# [Stored data entries]
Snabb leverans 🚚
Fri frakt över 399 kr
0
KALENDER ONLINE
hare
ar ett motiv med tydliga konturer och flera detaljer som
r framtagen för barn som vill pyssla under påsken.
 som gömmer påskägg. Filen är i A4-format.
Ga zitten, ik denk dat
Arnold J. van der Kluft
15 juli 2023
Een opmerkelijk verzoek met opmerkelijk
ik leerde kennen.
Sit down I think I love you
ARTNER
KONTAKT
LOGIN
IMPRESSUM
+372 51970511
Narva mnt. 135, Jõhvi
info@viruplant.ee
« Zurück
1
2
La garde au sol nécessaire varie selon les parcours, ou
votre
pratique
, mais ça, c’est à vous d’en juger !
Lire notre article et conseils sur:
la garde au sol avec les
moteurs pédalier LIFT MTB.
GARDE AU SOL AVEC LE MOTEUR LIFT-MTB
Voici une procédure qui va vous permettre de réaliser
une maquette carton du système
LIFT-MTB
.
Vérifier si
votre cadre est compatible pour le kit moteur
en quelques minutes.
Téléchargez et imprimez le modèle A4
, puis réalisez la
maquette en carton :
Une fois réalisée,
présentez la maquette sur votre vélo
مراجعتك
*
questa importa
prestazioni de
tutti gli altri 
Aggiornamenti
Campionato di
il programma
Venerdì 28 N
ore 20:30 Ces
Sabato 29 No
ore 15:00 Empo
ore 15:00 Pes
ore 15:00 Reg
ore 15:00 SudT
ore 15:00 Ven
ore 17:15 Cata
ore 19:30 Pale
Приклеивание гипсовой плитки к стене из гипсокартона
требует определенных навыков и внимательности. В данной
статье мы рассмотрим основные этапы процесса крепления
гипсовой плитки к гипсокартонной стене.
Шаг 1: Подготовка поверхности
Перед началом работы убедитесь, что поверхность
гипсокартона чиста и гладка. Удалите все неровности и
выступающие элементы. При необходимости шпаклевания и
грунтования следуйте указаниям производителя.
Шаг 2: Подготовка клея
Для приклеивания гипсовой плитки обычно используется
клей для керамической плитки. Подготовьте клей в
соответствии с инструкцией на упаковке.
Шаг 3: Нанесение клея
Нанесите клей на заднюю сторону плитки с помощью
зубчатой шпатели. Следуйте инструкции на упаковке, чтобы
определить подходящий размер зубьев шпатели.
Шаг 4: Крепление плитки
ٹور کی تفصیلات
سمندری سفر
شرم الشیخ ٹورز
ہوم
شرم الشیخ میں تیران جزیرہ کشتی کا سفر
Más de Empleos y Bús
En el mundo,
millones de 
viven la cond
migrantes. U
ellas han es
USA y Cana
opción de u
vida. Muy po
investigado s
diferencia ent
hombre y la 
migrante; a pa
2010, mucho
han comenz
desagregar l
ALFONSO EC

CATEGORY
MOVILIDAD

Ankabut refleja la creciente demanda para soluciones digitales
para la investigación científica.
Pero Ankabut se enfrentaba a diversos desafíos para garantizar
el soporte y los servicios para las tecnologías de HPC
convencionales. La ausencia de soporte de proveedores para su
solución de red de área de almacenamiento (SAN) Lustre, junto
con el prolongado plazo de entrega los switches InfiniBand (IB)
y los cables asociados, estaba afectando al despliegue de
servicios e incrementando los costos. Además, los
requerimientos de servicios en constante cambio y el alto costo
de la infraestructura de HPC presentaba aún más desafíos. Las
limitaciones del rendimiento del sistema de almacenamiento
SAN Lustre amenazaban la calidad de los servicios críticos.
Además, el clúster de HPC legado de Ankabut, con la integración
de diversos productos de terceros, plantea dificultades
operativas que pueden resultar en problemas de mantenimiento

# [ASSIGNMENT]
Having read the entries, output all of them verbatim.

# [EXERCISE OUTPUT]
Snabb leverans 🚚
Fri frakt över 399 kr
0
KALENDER ONLINE
hare
ar ett motiv med tydliga konturer och flera detaljer som
r framtagen för barn som vill pyssla under påsken.
 som gömmer påskägg. Filen är i A4-format.
Ga zitten, ik denk dat
Arnold J. van der Kluft
15 juli 2023
Een opmerkelijk verzoek met opmerkelijk
ik leerde kennen.
Sit down I think I love you
ARTNER
KONTAKT
LOGIN
IMPRESSUM
+372 51970511
Narva mnt. 135, Jõhvi
info@viruplant.ee
« Zurück
1
2
La garde au sol nécessaire varie selon les parcours, ou
votre
pratique
, mais ça, c’est à vous d’en juger !
Lire notre article et conseils sur:
la garde au sol avec les
moteurs pédalier LIFT MTB.
GARDE AU SOL AVEC LE MOTEUR LIFT-MTB
Voici une procédure qui va vous permettre de réaliser
une maquette carton du système
LIFT-MTB
.
Vérifier si
votre cadre est compatible pour le kit moteur
en quelques minutes.
Téléchargez et imprimez le modèle A4
, puis réalisez la
maquette en carton :
Une fois réalisée,
présentez la maquette sur votre vélo
مراجعتك
*
questa importa
prestazioni de
tutti gli altri 
Aggiornamenti
Campionato di
il programma
Venerdì 28 N
ore 20:30 Ces
Sabato 29 No
ore 15:00 Empo
ore 15:00 Pes
ore 15:00 Reg
ore 15:00 SudT
ore 15:00 Ven
ore 17:15 Cata
ore 19:30 Pale
Приклеивание гипсовой плитки к стене из гипсокартона
требует определенных навыков и внимательности. В данной
статье мы рассмотрим основные этапы процесса крепления
гипсовой плитки к гипсокартонной стене.
Шаг 1: Подготовка поверхности
Перед началом работы убедитесь, что поверхность
гипсокартона чиста и гладка. Удалите все неровности и
выступающие элементы. При необходимости шпаклевания и
грунтования следуйте указаниям производителя.
Шаг 2: Подготовка клея
Для приклеивания гипсовой плитки обычно используется
клей для керамической плитки. Подготовьте клей в
соответствии с инструкцией на упаковке.
Шаг 3: Нанесение клея
Нанесите клей на заднюю сторону плитки с помощью
зубчатой шпатели. Следуйте инструкции на упаковке, чтобы
определить подходящий размер зубьев шпатели.
Шаг 4: Крепление плитки
ٹور کی تفصیلات
سمندری سفر
شرم الشیخ ٹورز
ہوم
شرم الشیخ میں تیران جزیرہ کشتی کا سفر
Más de Empleos y Bús
En el mundo,
millones de 
viven la cond
migrantes. U
ellas han es
USA y Cana
opción de u
vida. Muy po
investigado s
diferencia ent
hombre y la 
migrante; a pa
2010, mucho
han comenz
desagregar l
ALFONSO EC

CATEGORY
MOVILIDAD

Ankabut refleja la creciente demanda para soluciones digitales
para la investigación científica.
Pero Ankabut se enfrentaba a diversos desafíos para garantizar
el soporte y los servicios para las tecnologías de HPC
convencionales. La ausencia de soporte de proveedores para su
solución de red de área de almacenamiento (SAN) Lustre, junto
con el prolongado plazo de entrega los switches InfiniBand (IB)
y los cables asociados, estaba afectando al despliegue de
servicios e incrementando los costos. Además, los
requerimientos de servicios en constante cambio y el alto costo
de la infraestructura de HPC presentaba aún más desafíos. Las
limitaciones del rendimiento del sistema de almacenamiento
SAN Lustre amenazaban la calidad de los servicios críticos.
Además, el clúster de HPC legado de Ankabut, con la integración
de diversos productos de terceros, plantea dificultades
operativas que pueden resultar en problemas de mantenimiento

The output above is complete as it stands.